13 Tips and Techniques…

13 Tips & Techniques to Thrive Thru’ Stressful Times !

 

1. Put things in context. When things start to get out of hand and your stress starts to head for the stratosphere, put the breaks on runaway stress by identifying what control you do have, and what is beyond your control. Then put your energy into taking action on those things that you can affect, and use coping measures to deal with those that are beyond your control.

 

2. Put in things in perspective. Remember four very important words when things start to seem overwhelming -‘ this too shall pass’. Some days I find it really helpful to remind myself that each day is only 24 hours long, and then it’s over. Then I tell myself that I can handle the next twenty four hours. And I do.

 

3. Find the trigger. If you find people are starting to get ‘under your skin’ or your temper is rising, look for the unspoken belief or strongly held desire behind your reaction. Research by Dr. Steven Reiss identified16 basic desires that people hold to varying degrees, resulting in a unique “desire profile” for each person which motivates their actions and defines their personality. Strongly held desires can result in unspoken expectations which, when not met, result in stress and strife. Are you putting undo stress on yourself because people aren’t meeting your expectations which they, and even you, may be unaware of? Examine your assumptions and beliefs about the ‘way things are supposed to be’, then re-evaluate the situation in light of these new perspectives.

 

4. Choose your battles wisely. Too often we get caught up in the details and treat everything as a ‘do or die’ situation, increasing our stress levels significantly. Step back and assess the significance of what’s going on.
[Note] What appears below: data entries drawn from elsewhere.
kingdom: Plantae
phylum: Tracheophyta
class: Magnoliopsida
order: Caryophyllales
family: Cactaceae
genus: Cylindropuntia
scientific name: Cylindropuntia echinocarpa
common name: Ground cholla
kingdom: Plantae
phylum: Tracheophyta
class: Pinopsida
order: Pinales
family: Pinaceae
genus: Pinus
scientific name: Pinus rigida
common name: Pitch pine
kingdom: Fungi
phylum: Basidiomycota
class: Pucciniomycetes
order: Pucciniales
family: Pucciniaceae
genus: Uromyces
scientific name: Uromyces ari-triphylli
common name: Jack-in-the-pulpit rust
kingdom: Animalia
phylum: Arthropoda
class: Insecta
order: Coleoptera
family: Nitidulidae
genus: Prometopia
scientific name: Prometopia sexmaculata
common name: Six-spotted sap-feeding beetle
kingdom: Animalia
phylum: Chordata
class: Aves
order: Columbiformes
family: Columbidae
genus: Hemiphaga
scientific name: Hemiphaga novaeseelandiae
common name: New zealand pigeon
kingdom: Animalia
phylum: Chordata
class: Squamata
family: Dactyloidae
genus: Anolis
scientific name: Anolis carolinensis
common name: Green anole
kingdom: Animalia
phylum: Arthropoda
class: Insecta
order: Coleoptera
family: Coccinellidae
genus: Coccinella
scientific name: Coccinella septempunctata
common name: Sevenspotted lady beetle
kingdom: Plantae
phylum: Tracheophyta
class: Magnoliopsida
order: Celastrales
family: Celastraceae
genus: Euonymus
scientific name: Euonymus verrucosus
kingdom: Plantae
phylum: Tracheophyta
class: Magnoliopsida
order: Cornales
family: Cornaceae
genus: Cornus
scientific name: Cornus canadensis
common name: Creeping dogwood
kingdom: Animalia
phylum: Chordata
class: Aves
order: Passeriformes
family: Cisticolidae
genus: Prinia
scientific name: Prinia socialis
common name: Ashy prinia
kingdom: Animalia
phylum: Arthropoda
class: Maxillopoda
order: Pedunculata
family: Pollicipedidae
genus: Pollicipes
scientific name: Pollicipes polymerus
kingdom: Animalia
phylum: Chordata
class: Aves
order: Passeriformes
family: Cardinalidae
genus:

At the end of the day, is it really all that important? Is there another way to handle the situation – do you need to handle it at all? Conserve your energy for what’s really important, which also means that you have to be clear on what’s really important – to you.

 

5. Create boundaries. Too often we add to our stress because we can’t say no, then we feel resentful. Before saying yes to a new activity, tell people that you will check your schedule. Then take time to evaluate how much time you have for yourself versus how much you have allocated to doing things for others. If you find you’re short-changing yourself, say “no, thank-you, I’ll have to pass on that for now.” And remember, you don’t need an excuse to say ‘No’.

 

6. Eliminate energy drains. Identify activities or circumstances that drag you down or leave you feeling tired and depleted. Eliminate those that you can, and find ways to cope with those that you can’t remove entirely, such as paying the bills!

 

7. Add ‘joy breaks’ to your day. Make a list of activities that you find fun and energizing. Try to identify activities that take varying amounts of time (e.g. 2-5 min., 5-30 min., 30 min – ½ day, ½ day or more). Some activities, like reading a good book, can fit under several time slots. Keep the list handy, so when you need a pick-me-up, you’ll have a menu of ideas to choose from.

 

8. Take a ‘mini-vacation’. Often when under stress it would do us a world of good to get away for a vacation, however we’ve conditioned ourselves to see vacations as extended periods away from work. Create your own ‘mini-vacation’ in your home or office by keeping pictures of a favourite spot, or dream vacation site, or mementoes of a favourite trip, then when you feel the need for a break, take these treasures out and picture yourself ‘on-vacation’. Five minutes of relaxed mental vacation time can lift your spirits and reduce your stress level substantially.

 

9. Add humour to your day. Begin a humour file with funny cartoons, pictures and short stories. When you need a lift, pull out a good joke and have a laugh – it’s good for you. For the more ambitious, start a collection of funny movies and/or audio clips. Then after a stress filled week at the office or home, take time to unwind and watch/listen to one of your favourites.

 

10. Connect with nature. Gardening is one of the most popular hobbies in North America and research has shown that it relaxes people. There’s something very elemental and soothing about working with plants and soil. Often people will find that getting back to nature will help them re-charge and feel more relaxed and grounded.

 

11. Get physical. Once again research has shown that exercise helps the body deal with stress. You don’t need to join a gym either or take up an extreme sport. Go for a brisk walk in the park – it’ll clear your head and help you work out your frustrations. It will also help you re-connect with nature.

 

12. Create a “Wow – I did that!” file. Make a list of your accomplishments, skills, awards, unique talents – all of them (yes, even that certificate from Grade Two for completing the fitness run!). Too often we dwell on what we did wrong, or our weaknesses, and completely over-look or negate our strengths and talents. Actively gather a record of all the great things you’ve done, then when you’re feeling under the gun and stressed out, pull the file out to remind yourself of how accomplished you are, and look to see how you might use these strengths to help you cope with what ever is creating the stress in your life.

 

13. Finally – practice ‘Extreme Self-Care’. Learn to relax and take time for yourself. Eat properly and drink adequate amounts of water daily. Be sure to get the amount of sleep that’s right for you. And an occasional pampering would do you a world of good. Spend some time at a spa, go on a weekend retreat or have a massage. You deserve it!